Yes, he can. He's within five of the title going into Tuesday night. And, if he does, Werth will be the first Washington player to win the batting title since Mickey Vernon of the Senators won the AL title at .337 in 1953. It's amazing considering Werth hit .265 in April, missed all of May with injury and was at .297 at the All-Star break.
* If the Orioles' Chris Davis finishes with 50-plus home runs and the AL title, does that help his MVP chances?
It will, but it still might not be enough. For months, the race has boiled down to Miguel Cabrera and Davis. But now, voters are bringing up the all-around play of the Angels' Mike Trout - and that's fair - so it looks like the AL MVP debate could be a wild one among those three players. Cabrera and Davis will be helped because they are on winning teams. But it should be pointed out that the Orioles' Adam Jones is also going to get strong support.
* Who is going to win the NL Central?
Good question. Let's pull for a three-way tie and a string of one-game playoffs. After a season of inconsistent play, the Reds, after moving Brandon Phillips to the second spot in the order, are playing their best baseball, so they are the favorites. The Pirates just won game No. 82, but there are still questions about their young rotation and third baseman Pedro Alvarez's quiet bat. And the Cardinals are winning despite losing their best hitter, Allen Craig, and a pitching staff where rookies have thrown 35 percent of the innings.

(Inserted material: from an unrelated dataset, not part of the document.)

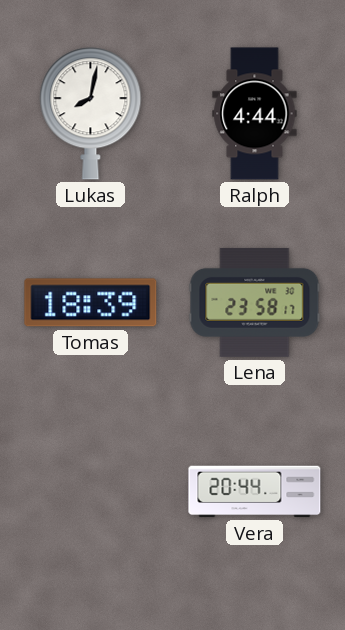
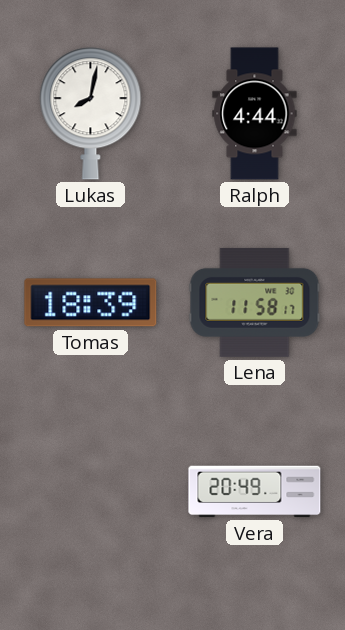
Lena: 23:58 -> 11:58
Vera: 20:44 -> 20:49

* Is the Big Four done in New York?
Well, at least half will be done, given that Jorge Posada has retired and Mariano Rivera is in his last season. Derek Jeter is planning to play next season, and Andy Pettitte, 41, says it is too early to say whether he will retire.

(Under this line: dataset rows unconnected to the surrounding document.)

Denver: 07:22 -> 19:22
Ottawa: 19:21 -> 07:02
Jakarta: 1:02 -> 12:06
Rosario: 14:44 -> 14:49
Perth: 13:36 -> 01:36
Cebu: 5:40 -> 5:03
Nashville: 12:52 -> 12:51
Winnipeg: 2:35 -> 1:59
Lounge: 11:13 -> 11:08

* What is going on with the Braves?
They are quietly rolling along and could be in line to clinch the NL East when they come to D.C. next week. The Braves are concerned about how much they can get from leadoff batter Jason Heyward when he returns from the disabled list with a broken jaw. He might be back in time to get a few games in before the postseason starts. The Braves have reason to worry. They are a different offensive team when he's not setting the table.
* What are the Red Sox going to do without Jacoby Ellsbury?

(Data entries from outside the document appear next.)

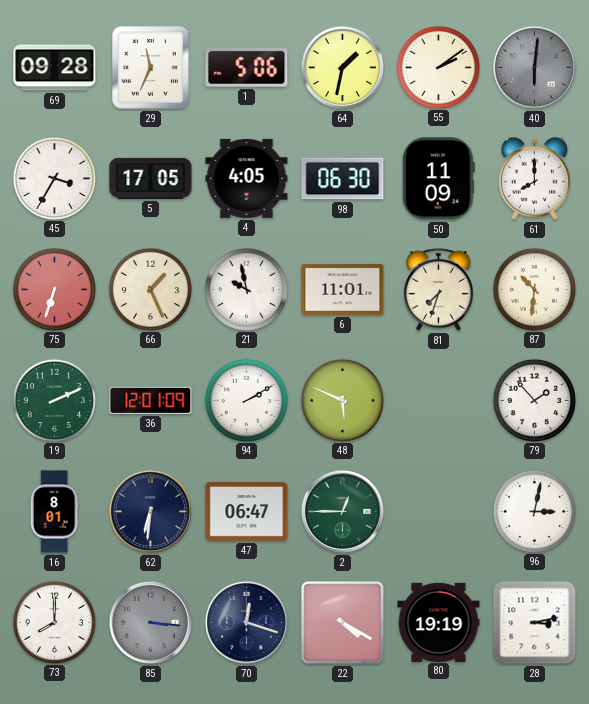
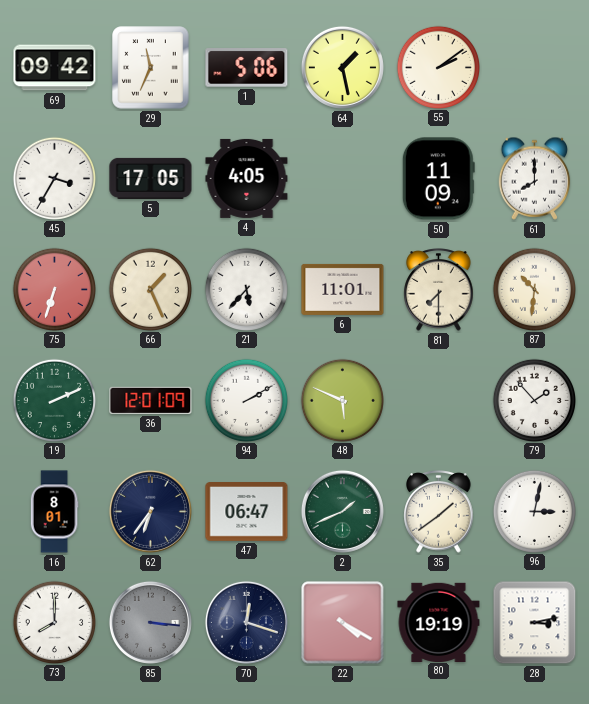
69: 09:28 -> 09:42
64: 1:32 -> 1:28
40: 6:01 -> none
98: 06:30 -> none
21: 9:58 -> 5:37
81: 7:33 -> 7:30
62: 6:31 -> 6:36
2: 12:45 -> 1:41
35: none -> 1:39
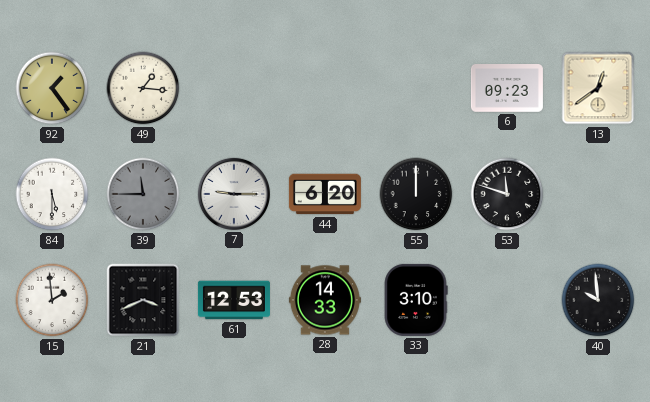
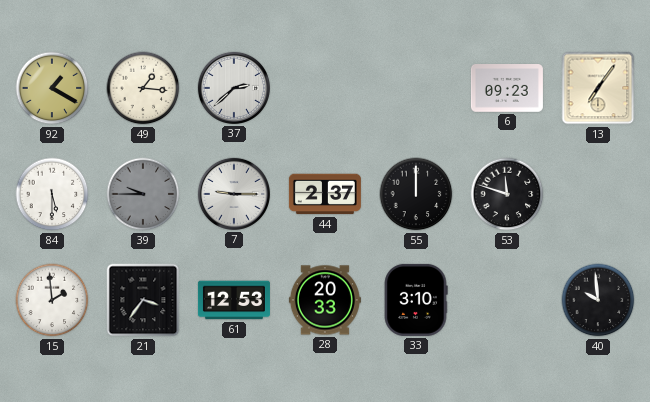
92: 1:24 -> 1:20
37: none -> 2:38
13: 12:39 -> 7:06
39: 11:45 -> 9:45
44: 6:20 -> 2:37
21: 3:41 -> 3:36
28: 14:33 -> 20:33
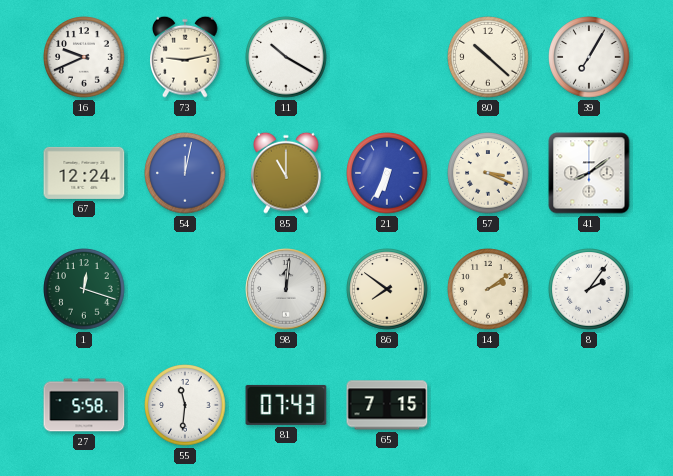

The Red Sox will use prospect Jackie Bradley Jr. in center field and bat Shane Victorino leadoff. Victorino is the Red Sox's second-half MVP and a weapon in right field. The Red Sox are counting on Ellsbury's injured foot to be ready for the postseason, and if he is, Bradley will likely be the backup center fielder in October. If Ellsbury can't make it, then the Red Sox will use Bradley and prospect Quintin Berry, who will be valuable as a pinch-runner, a la the Reds' Billy Hamilton, on their postseason roster.
* Why is Cleveland's Ubaldo Jimenez pitching so well?
He was in a big-time slump when he was traded from the Rockies to the Indians, but he's learned to repeat consistently good mechanics without having to think about it. Now, instead of worrying about his arm slot, he can think about the strategy of getting a hitter out. He's relaxed and pitching without the confusion of how to get it done. And he had 10 strikeouts in his last start against Kansas City.